The 10-percent statewide increase also tracks with Vail Resorts, the state’s largest ski company and owner of Vail, Beaver Creek, Breckenridge and Keystone. Those resorts are not members of CSCUSA, but earlier this month reported a similar 10-percent jump in business.

Vail Resorts CEO Rob Katz said in a news release that not only are skier visits up, but people are spending more once they get to Colorado.

“Importantly, we observed strong ancillary spending, yielding gains in all categories that outpaced lift ticket revenue growth and marked a continuation of the improving consumer spending trends we first reported in the spring of 2010,” Katz said in a release.

International destinations like Vail and Aspen have seen sustained business from traditional markets like Mexico and South America, and European visitation has been solid as well – particularly among Russian snow riders.

Long-range weather forecasts are calling for continued above-average snowfall throughout January.

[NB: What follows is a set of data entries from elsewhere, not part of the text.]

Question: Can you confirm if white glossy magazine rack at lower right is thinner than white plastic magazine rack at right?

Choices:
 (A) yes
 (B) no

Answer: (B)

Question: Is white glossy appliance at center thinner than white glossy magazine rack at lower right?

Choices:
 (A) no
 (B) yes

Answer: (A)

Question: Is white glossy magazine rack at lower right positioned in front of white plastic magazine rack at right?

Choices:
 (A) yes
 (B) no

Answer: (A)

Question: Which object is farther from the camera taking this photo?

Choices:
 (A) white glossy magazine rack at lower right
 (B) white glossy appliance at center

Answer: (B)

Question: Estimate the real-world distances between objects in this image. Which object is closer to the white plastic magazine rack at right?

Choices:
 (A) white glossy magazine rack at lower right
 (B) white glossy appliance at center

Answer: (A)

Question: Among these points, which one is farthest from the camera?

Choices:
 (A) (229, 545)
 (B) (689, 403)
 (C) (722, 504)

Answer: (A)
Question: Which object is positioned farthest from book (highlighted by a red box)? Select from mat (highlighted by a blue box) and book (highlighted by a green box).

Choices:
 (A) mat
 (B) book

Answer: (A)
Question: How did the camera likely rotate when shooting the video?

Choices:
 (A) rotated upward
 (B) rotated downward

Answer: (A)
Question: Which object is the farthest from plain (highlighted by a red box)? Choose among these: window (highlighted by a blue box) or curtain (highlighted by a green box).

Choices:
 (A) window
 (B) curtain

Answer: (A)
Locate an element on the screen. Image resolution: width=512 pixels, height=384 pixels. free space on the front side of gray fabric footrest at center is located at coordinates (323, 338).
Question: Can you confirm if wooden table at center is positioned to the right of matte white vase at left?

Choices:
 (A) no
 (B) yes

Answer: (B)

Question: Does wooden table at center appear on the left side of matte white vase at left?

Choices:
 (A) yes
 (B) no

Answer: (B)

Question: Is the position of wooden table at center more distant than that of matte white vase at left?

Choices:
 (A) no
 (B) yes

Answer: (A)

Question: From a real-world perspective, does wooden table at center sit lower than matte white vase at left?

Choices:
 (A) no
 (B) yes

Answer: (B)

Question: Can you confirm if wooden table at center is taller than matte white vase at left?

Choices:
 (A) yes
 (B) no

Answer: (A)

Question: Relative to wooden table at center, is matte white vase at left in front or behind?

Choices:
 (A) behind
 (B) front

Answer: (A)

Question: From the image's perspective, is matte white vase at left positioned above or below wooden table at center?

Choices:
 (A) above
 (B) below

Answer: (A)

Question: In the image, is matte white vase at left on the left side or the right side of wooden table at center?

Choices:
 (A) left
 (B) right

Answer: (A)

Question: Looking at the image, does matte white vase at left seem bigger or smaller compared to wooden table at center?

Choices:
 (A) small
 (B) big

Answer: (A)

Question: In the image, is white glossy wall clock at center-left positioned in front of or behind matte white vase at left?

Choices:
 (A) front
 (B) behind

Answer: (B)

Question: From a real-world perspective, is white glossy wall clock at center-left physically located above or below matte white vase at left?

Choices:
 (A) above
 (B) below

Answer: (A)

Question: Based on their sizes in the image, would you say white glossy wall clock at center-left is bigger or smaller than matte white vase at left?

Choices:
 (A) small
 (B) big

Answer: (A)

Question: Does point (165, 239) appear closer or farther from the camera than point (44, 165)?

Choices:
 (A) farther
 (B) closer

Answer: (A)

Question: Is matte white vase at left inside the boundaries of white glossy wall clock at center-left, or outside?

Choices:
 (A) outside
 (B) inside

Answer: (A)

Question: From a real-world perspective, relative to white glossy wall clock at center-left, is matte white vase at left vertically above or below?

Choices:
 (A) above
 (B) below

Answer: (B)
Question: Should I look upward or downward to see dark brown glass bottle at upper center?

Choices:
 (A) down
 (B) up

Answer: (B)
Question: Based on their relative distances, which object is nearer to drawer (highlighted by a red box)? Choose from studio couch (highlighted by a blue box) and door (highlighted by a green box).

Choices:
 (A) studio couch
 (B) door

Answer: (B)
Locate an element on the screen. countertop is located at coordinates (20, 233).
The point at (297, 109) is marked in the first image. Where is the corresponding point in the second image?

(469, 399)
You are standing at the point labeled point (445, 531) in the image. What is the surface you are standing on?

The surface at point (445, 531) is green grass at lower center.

Vail has had almost three feet of new snow since Martin Luther King Day, and Breckenridge — in Summit County – has had well over three feet of new snow, with 26 inches reported on Tuesday alone.

Denver is getting in on the economic action with Mile High Snow Week next week, featuring a Big Air Challenge freestyle competition on 100-foot-high snow ramp in downtown Civic Center Park. Sponsored by Denver Sports, the international competition features top pros Tuesday and Wednesday on a massive structure that’s 300 feet long and 80 feet wide.

Natural snow fell in abundance during rush hour Wednesday in Denver, but event organizers still cranked up snow guns in downtown Denver as the massive SnowSports Industries America Snow Show kicks off next week in the Denver Convention Center.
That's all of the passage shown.